TEXTAUSZUG >>
▬▬▬
Zur verfügung stehen aktuell nur 6 Sicherheitsbereiche des Roboters. Diese sind aber mit den Werkerbereichen, "Home-Position" und einer weiteren Position außerhalb der üblichen Gefahrenbereiche zur Fertigung schon "verschossen". Wenn ich mir aber 5.11.1 der EN 10218-2 nochmal ansehe, dann könnte ich doch _"...Kollaborierender Roboterbetrieb....gilt nur für Roboter mit Eigenschaften, die speziell für den kollaborierenden Betrieb konstruiert sind und ISO 10218-1 entsprechen"  _Vielleicht muss hier grundlegend über die Auswahl des Roboter nachgedacht werden und seines Controllers

2. "verriegelte bewegliche trennende Schutzeinrichtungen" im Automatikbetrieb 
Was verstehst du darunter? Ein Rolltor habe ich ja bereits gesagt ist nicht vorhanden und technisch nicht möglich. Dies wäre aber mein persönlicher Favorit da zudem auch Gefährdungen wie herausgeschleuderte Teile auch verhindert wären.. Leider aber technisch nicht zu realisieren.
Zu überlegen ist aber eine verschiebbare Überdachung. Dies würde aber nur vor der schwebenden Last schützen aber leider nicht die Schnittstelle von Mensch-Maschine im Einlegebereich. 

3. 


> Instandhaltung:
> Instandhaltung der Werkzeugmaschine bei geschlossener Schutzklappe zum Roboter hin.


Was für eine Schutzklappe meinst du?
▬▬▬
EXTRAHIERTE DATEN >>
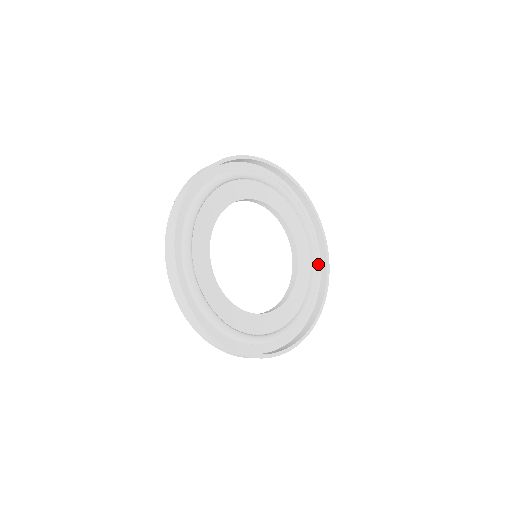
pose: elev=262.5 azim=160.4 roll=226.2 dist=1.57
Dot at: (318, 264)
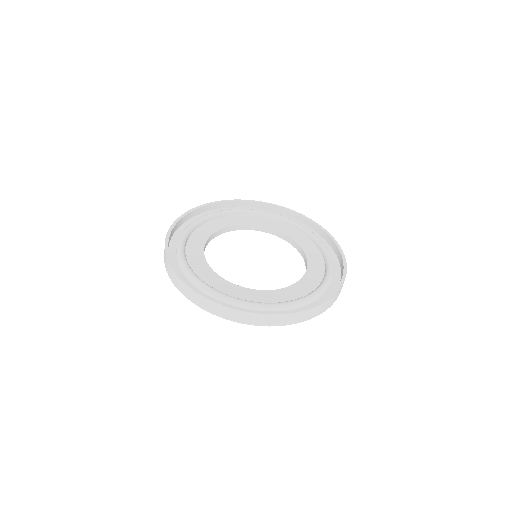
Dot at: (323, 242)
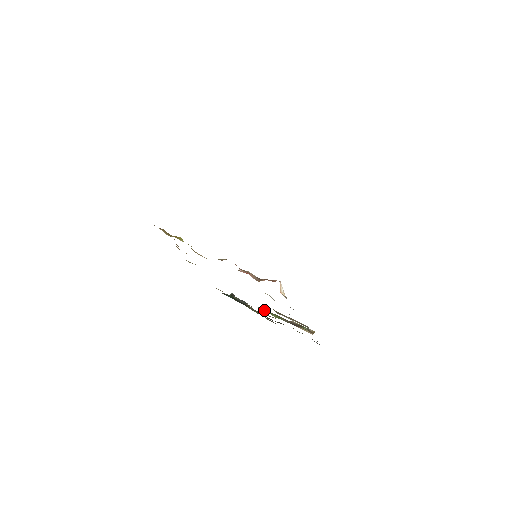
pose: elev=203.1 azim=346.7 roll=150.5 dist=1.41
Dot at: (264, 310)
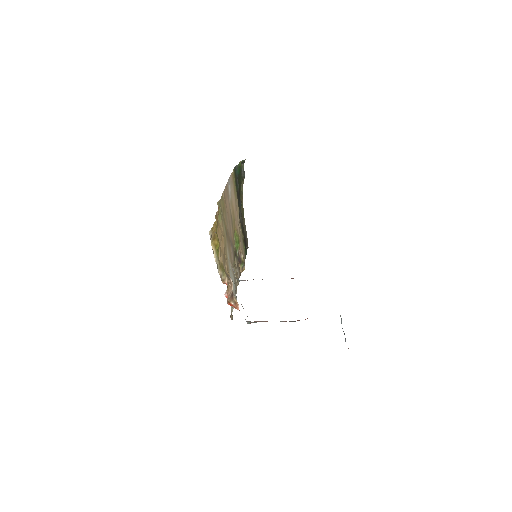
Dot at: (235, 236)
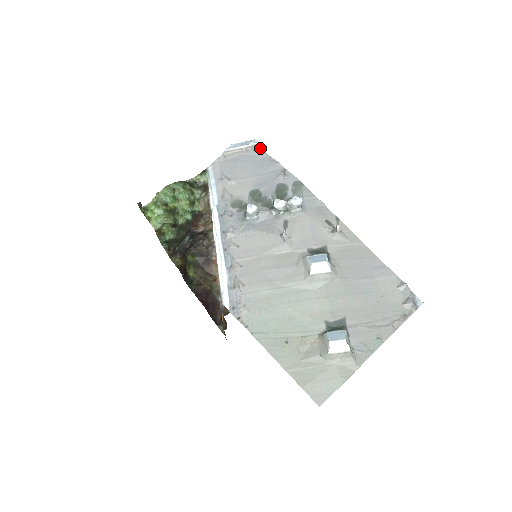
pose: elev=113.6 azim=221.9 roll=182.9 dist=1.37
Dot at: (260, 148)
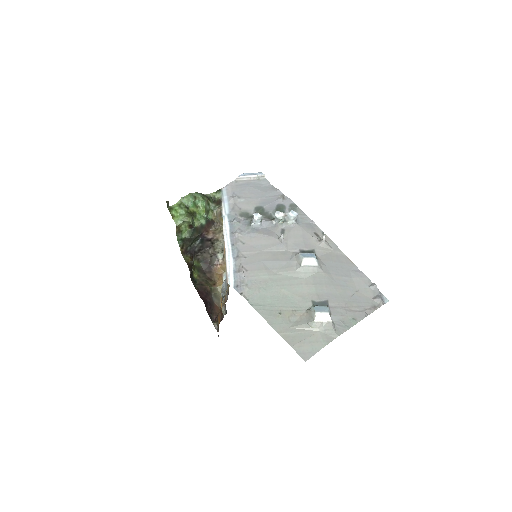
Dot at: (265, 179)
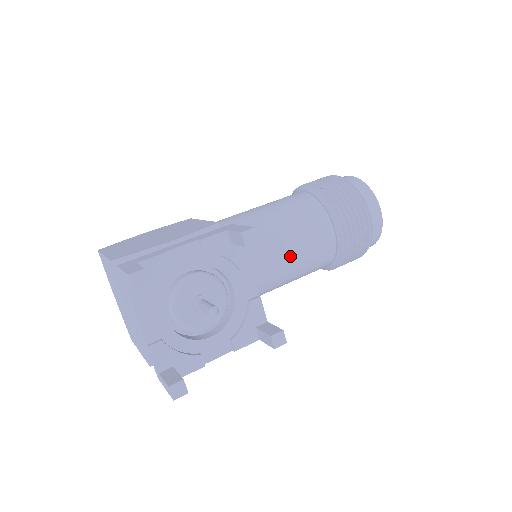
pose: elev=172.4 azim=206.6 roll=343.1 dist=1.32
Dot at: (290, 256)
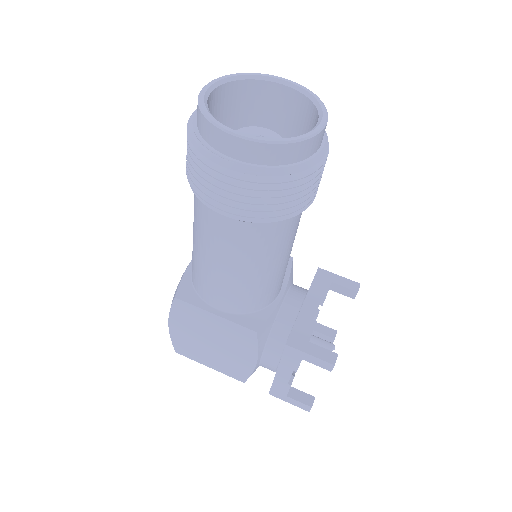
Dot at: occluded
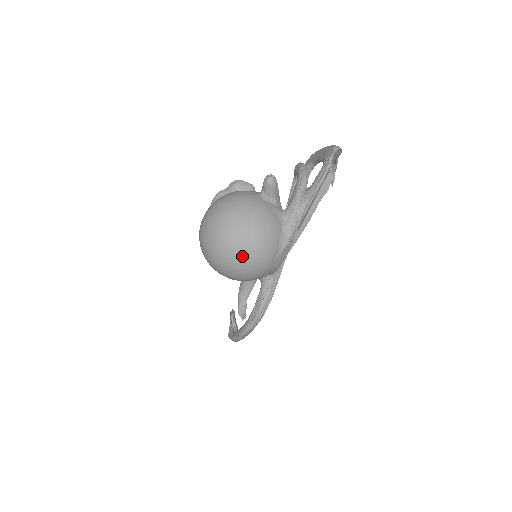
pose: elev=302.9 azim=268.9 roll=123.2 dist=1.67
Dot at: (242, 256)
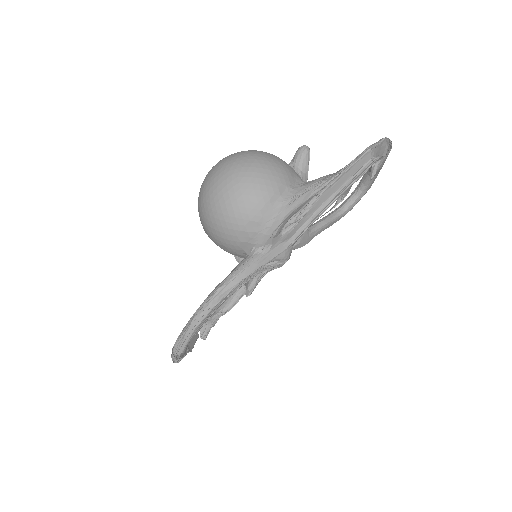
Dot at: (234, 179)
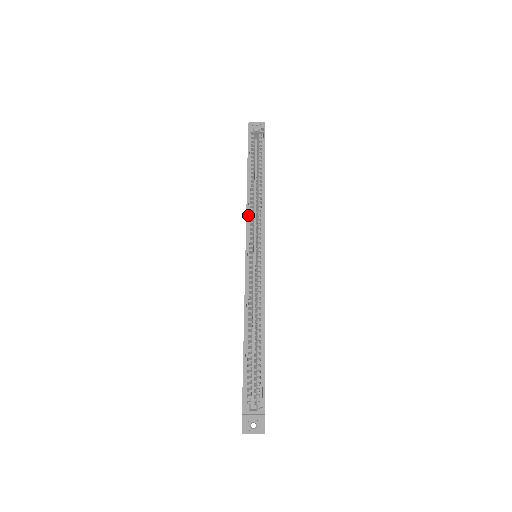
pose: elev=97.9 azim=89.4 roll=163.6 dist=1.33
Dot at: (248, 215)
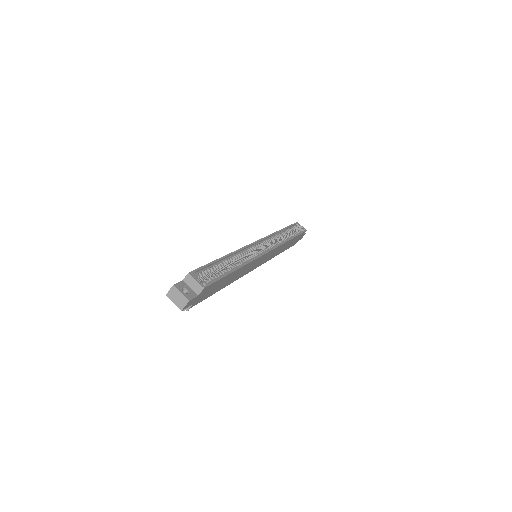
Dot at: (270, 237)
▬▬▬
AUFGABENSTELLUNG A >> Nenne alle Bereiche und Positionen, mit denen die sechs Sicherheitsbereiche des Roboters laut dem Textauszug zur Robotersicherheit schon belegt sind.
AUFGABENSTELLUNG B >> Führe den Textauszug zur Robotersicherheit im Anschluss an seinen letzten Satz weiter.

LÖSUNG A >>
- die Werkerbereiche
- die "Home-Position"
- eine weitere Position außerhalb der üblichen Gefahrenbereiche zur Fertigung

LÖSUNG B >>
4. Trennende Schutzeinrichtungen
Bis auf den Einlegebereich scheint die gesamte Zelle korrekt ausgeführt. Schutzzäune entsprechend EN ISO 11161 mit verriegelten Zutrittstüren. Endanschläge mechanisch und elektrisch passen auch.....allerdings nicht auf den Einlegebereich

Wenn ich das also so richtig interprettiere, dann war meine erste Vermutung vor Eröffnung dieses Themas hier wohl nicht ganz falsch

- Absicherung des Einlegebereich ausgelegt auf Maximale Reichweite des Roboters unter Berechnung seiner Vmax mit entsprechendem Endeffektor (inkl. Bauteil) oder verwendung eines sicheren Roboters 
- Feste Schutzeinrichtungen soweit wie möglich entsprechend der Norm errichten
- Und das Bauteil im Greifer sicher aufnehmen (Kniehebelspanner etc.) oder ist das generell "grenzwertig". Der Ansatz von "Safety" den Roboter in eine sichere Position zu bringen schätze ich als sehr schwierig, da diese ja theoretisch aus alles Positionen erreichbar sein müsste. 

Kann ich das so stehen lassen? Alles ganz schön verzwickt....aber interssant 


Gruß und schönen Sonntag an alle

Ralf


----------



## Safety (20 Januar 2013)

> Guten Morgen
> 
> Ich bräuchte mal ein paar Denkanstöße für einen Roboter im und über dem Einlegebereich des Werkers einer Anlage
> 
> ...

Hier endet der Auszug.